Grab holiday inspiration from your own garden with berry-producing shrubs. There are several options from deciduous to evergreens, providing you with a ready source of bountiful berries. Our designers love using fresh berries for holiday decorating. Try adding them to fresh or faux greenery to create a pop of natural color. Whether you are trying to adorn your mantle, create an eye-catching table-scape or sprucing up your outdoor containers - berries make wonderful fillers! With just a little planning, you can grow these garden jewels and create your own unique decorations for Christmases to come.

Some of our berry best picks are:

Winterberry Holly ‘Southern Gentleman’ is a deciduous shrub with rich deep green foliage on an oval-rounded form. Plant as a pollenizer for Sparkleberry Winterberry. Produces no berries.
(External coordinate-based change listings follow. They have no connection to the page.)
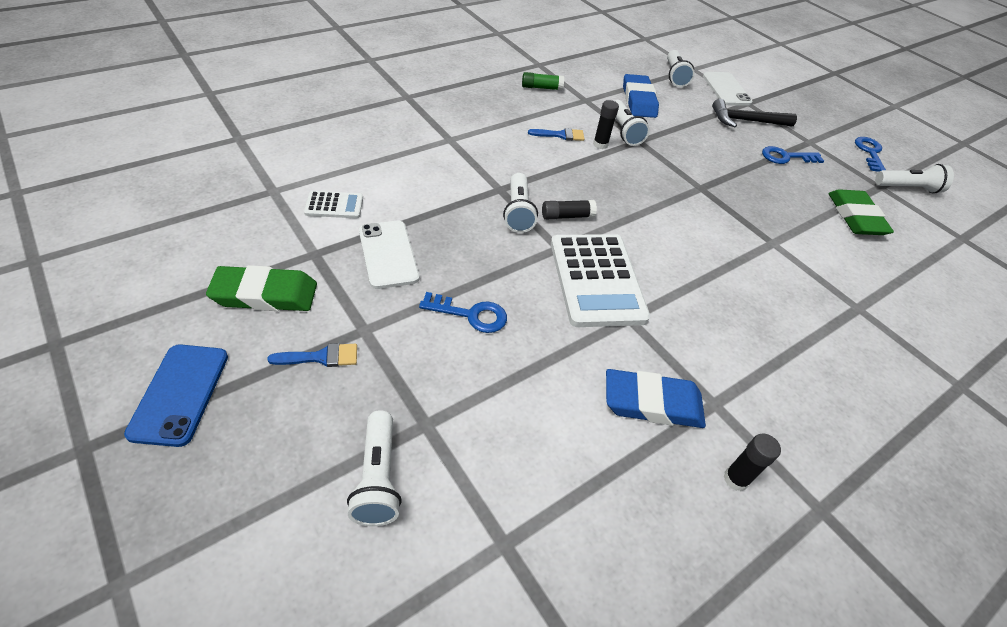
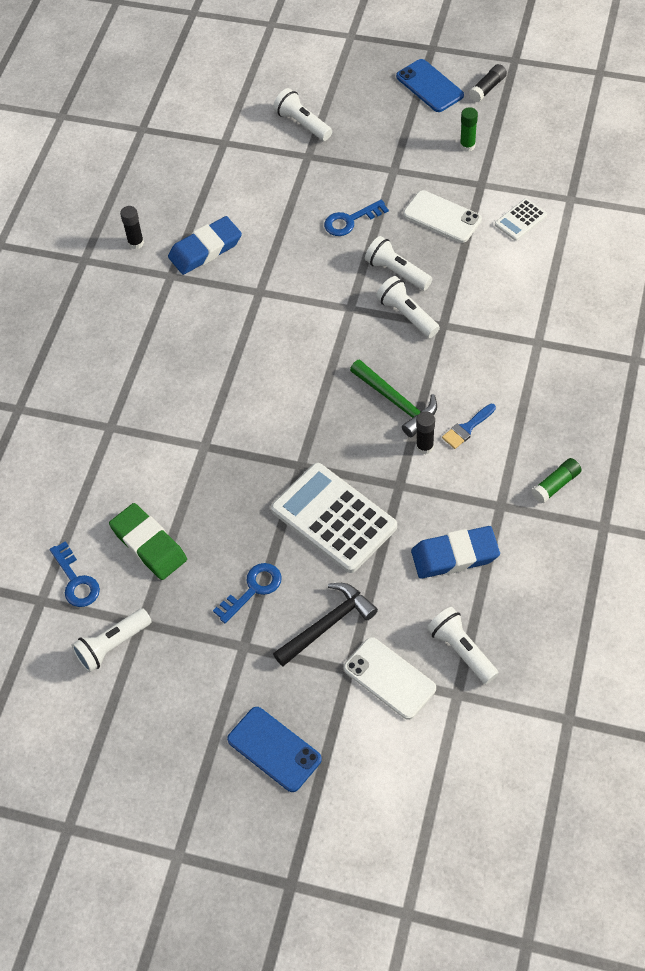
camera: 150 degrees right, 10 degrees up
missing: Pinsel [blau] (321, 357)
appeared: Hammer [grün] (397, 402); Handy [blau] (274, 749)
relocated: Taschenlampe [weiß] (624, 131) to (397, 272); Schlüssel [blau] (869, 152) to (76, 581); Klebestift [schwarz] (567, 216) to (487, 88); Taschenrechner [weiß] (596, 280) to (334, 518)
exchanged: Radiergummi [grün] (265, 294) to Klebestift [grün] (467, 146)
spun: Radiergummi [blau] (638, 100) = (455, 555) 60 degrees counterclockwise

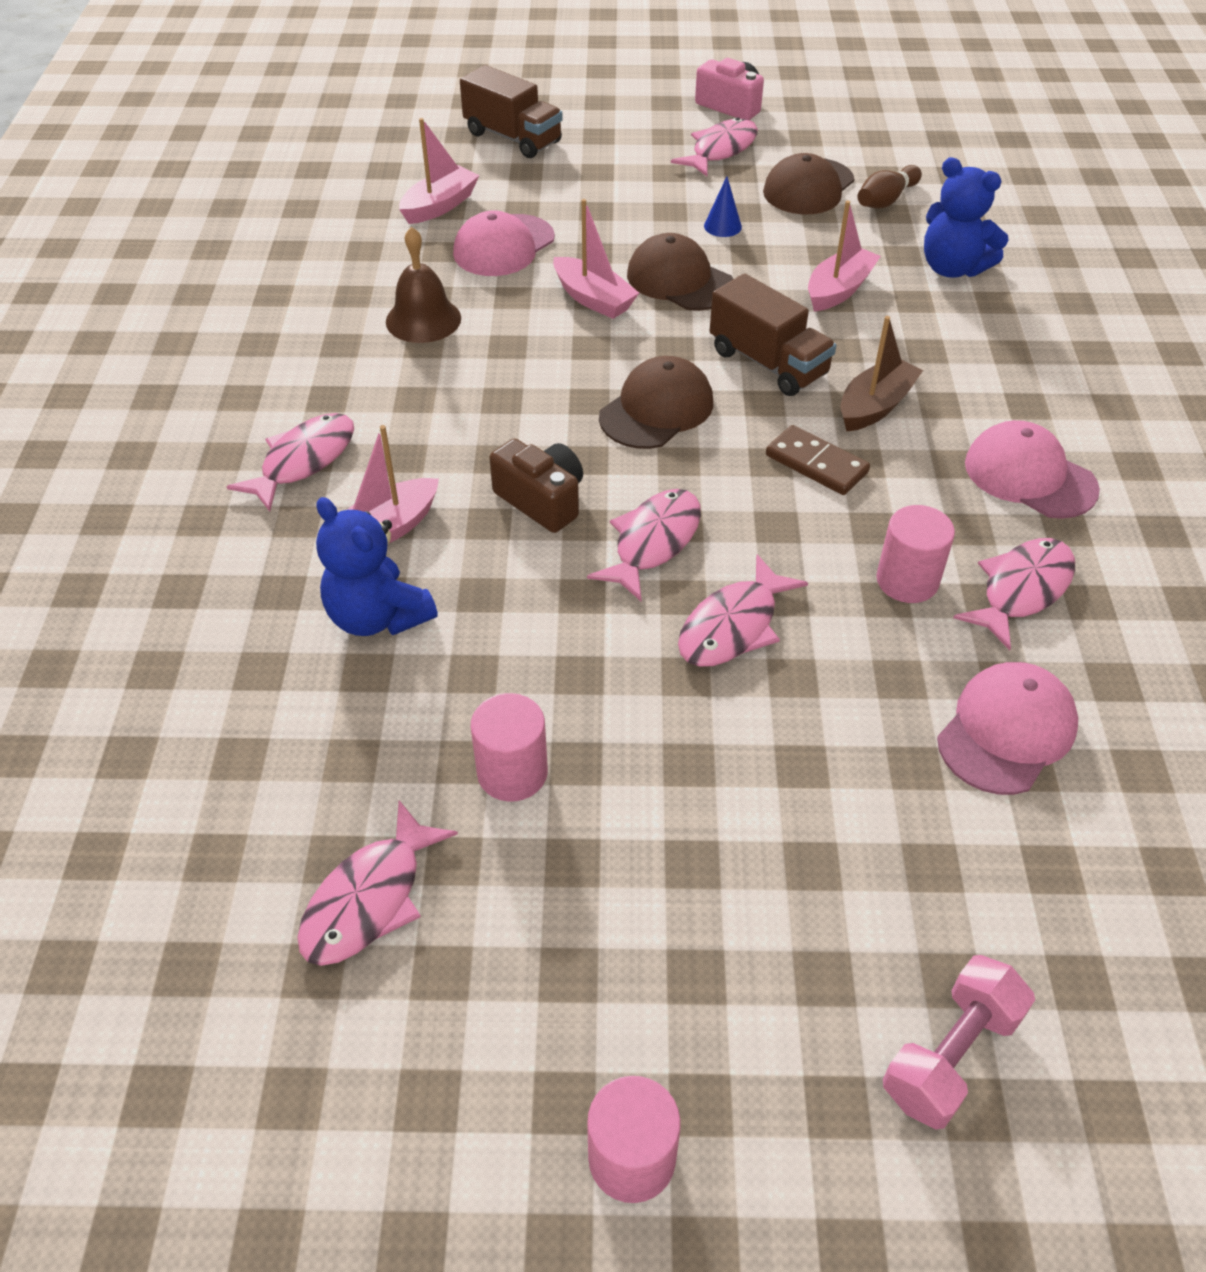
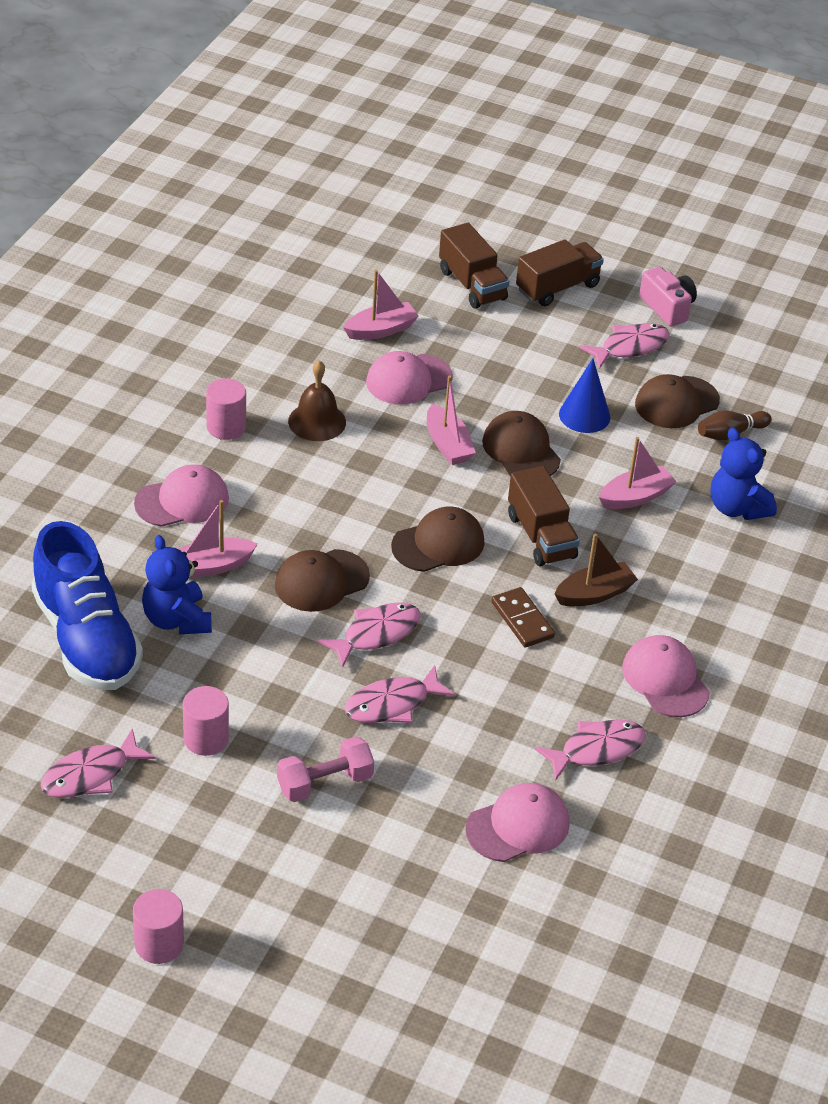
camera: 20 degrees right, 5 degrees down
appeared: Lastwagen [braun] (557, 288); Schuh [blau] (86, 639)
relocated: Vollzylinder [rosa] (907, 581) to (226, 427); Hantel [rosa] (950, 1055) to (325, 783)
exchanged: Fisch [rosa] (303, 461) to Kappe [rosa] (182, 501); Kamera [braun] (542, 500) to Kappe [braun] (321, 581)
size: Kegel [blau] (722, 226) = (584, 415) x1.66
Winterberry Holly 'Winter Red’ is a tough, easy to grow shrub that looks great in mass and produces bright red berries. Once this deciduous shrub drops its leaves, the berries become the real star of the show! Since it maintains its color and berries as a cut branch, it is a very popular choice to use in floral arrangements.

Holly Nellie R. Stevens is an easy to grow classic. This evergreen shrub produces bold red berries against a deep green foliage.

Heavenly Bamboo or Nandina Domestica is an evergreen shrub that grows almost anywhere. With attractive foliage, this hardy shrub produces bright, red berries. In spite of the name, it is not a bamboo, but does grow vertically up from the roots.